The tooling is mature: Langfuse and LangSmith lead the dedicated platforms (with Phoenix, Braintrust, and OpenTelemetry-native options around them), all converging on the same model — instrument once, then debug, monitor, and evaluate from the same captured truth. The production discipline this enables — tracing every step, scoring live traffic — is the llm-observability-engineer's whole brief.

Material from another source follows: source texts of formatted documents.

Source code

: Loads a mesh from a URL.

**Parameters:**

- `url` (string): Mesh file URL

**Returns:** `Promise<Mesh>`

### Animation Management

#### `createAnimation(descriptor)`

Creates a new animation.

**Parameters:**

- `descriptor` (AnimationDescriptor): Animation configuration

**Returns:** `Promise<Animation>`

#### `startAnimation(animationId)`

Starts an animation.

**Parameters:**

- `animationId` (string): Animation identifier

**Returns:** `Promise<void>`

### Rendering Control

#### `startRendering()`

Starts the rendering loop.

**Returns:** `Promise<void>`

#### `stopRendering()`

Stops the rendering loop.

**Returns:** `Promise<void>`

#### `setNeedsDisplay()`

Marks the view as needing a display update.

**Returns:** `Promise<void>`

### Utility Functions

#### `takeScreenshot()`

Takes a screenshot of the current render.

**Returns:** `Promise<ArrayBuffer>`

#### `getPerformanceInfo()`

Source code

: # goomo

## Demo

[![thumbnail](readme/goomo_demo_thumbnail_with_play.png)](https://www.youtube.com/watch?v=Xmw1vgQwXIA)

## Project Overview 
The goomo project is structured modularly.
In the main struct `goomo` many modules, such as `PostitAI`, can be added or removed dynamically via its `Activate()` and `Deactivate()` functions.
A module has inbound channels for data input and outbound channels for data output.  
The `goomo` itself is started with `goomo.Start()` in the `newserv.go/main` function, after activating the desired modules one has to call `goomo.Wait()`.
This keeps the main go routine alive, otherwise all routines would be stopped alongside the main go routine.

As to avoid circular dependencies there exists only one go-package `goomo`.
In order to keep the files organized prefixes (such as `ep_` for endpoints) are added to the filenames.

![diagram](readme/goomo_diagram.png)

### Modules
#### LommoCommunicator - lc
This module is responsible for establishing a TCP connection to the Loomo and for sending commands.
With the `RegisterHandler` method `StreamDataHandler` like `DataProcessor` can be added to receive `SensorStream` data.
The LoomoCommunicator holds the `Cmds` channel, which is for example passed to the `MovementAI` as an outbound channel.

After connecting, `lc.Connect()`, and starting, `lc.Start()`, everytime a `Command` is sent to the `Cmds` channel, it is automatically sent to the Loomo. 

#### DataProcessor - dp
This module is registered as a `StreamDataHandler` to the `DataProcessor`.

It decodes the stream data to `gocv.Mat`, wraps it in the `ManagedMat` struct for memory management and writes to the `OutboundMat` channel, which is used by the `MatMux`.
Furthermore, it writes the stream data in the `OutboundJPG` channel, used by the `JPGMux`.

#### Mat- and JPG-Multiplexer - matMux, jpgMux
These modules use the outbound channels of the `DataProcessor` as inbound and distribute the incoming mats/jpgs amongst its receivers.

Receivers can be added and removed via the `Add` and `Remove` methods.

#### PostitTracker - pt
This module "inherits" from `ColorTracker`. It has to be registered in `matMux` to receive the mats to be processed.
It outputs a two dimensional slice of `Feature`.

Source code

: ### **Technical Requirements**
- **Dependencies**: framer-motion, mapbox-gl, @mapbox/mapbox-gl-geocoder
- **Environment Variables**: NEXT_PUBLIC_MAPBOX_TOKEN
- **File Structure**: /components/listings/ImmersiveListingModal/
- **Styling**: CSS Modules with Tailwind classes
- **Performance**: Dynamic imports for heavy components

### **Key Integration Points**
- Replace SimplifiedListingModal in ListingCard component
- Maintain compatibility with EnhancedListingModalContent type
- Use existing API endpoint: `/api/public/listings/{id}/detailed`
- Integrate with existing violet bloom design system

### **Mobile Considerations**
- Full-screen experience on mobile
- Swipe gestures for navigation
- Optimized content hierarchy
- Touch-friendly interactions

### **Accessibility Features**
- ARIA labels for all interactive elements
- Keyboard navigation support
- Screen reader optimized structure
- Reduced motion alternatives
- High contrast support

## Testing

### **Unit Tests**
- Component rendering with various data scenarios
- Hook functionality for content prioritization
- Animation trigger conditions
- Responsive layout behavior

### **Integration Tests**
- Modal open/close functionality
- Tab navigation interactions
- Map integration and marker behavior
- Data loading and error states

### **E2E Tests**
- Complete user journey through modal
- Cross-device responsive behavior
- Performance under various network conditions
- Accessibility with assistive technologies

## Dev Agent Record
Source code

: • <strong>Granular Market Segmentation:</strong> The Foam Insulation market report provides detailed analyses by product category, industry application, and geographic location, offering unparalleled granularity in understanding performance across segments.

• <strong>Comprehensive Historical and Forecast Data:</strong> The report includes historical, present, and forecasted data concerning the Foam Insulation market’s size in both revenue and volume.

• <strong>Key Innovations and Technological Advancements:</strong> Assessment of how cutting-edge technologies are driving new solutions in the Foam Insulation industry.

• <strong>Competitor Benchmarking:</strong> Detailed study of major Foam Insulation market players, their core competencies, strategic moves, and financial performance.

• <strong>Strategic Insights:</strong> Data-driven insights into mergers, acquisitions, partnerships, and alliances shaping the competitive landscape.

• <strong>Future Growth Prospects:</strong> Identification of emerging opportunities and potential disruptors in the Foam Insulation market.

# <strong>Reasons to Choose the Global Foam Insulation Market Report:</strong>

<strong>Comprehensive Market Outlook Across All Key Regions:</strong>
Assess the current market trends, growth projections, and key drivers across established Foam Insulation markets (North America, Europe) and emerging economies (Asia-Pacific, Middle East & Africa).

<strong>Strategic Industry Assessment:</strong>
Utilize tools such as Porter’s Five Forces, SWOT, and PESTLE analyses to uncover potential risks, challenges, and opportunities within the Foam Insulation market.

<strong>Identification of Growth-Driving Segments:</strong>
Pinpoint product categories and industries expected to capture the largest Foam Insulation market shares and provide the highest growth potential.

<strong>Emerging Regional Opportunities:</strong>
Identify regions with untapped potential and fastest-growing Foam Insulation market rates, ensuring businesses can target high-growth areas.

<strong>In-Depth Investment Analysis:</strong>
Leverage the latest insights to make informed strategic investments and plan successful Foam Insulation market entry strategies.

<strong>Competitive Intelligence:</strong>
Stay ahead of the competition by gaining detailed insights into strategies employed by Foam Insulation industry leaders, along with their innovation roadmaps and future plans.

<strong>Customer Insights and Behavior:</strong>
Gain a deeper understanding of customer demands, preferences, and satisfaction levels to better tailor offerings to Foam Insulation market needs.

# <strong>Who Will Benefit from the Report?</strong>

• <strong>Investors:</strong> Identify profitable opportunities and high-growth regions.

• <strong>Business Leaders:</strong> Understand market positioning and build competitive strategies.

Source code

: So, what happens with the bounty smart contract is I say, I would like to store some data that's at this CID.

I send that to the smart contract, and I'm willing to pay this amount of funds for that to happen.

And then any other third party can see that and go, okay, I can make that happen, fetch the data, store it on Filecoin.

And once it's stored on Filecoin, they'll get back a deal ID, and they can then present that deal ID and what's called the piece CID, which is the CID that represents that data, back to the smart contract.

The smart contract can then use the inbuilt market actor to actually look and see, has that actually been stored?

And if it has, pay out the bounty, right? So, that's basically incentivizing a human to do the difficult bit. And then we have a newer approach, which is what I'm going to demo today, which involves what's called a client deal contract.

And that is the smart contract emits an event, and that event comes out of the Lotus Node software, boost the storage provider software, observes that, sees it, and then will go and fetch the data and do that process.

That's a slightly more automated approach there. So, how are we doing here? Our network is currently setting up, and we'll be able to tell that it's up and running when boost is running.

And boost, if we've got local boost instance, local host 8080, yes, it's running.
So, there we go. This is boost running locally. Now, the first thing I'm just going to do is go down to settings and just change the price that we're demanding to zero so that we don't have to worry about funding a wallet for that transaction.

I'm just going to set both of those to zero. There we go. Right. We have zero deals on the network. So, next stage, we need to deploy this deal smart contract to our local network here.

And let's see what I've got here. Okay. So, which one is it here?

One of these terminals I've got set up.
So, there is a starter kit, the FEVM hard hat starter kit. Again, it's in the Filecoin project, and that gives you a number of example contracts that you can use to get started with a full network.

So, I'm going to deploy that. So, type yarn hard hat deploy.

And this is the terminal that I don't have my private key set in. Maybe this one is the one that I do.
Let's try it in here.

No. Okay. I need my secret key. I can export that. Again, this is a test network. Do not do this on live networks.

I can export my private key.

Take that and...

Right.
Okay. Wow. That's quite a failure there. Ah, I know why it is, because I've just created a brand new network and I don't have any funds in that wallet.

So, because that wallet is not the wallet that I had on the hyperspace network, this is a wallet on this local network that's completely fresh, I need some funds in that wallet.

Frequently asked questions

What does an LLM trace actually contain?
The full request tree: each model call with its exact prompt and response, every tool invocation with arguments and results, retrieval steps with what was fetched, token counts and cost per step, latency per span, and errors — nested to mirror the application's structure (a trace contains spans; an agent run contains its tool-call spans).
Why is tracing non-negotiable for agents?
Because agent failures hide in the middle of multi-step runs: without the trace you see 'the answer was wrong'; with it you see step 7 retrieved the wrong document and everything after faithfully built on the mistake. Debugging, cost attribution, and eval-case mining all start from the same trace data.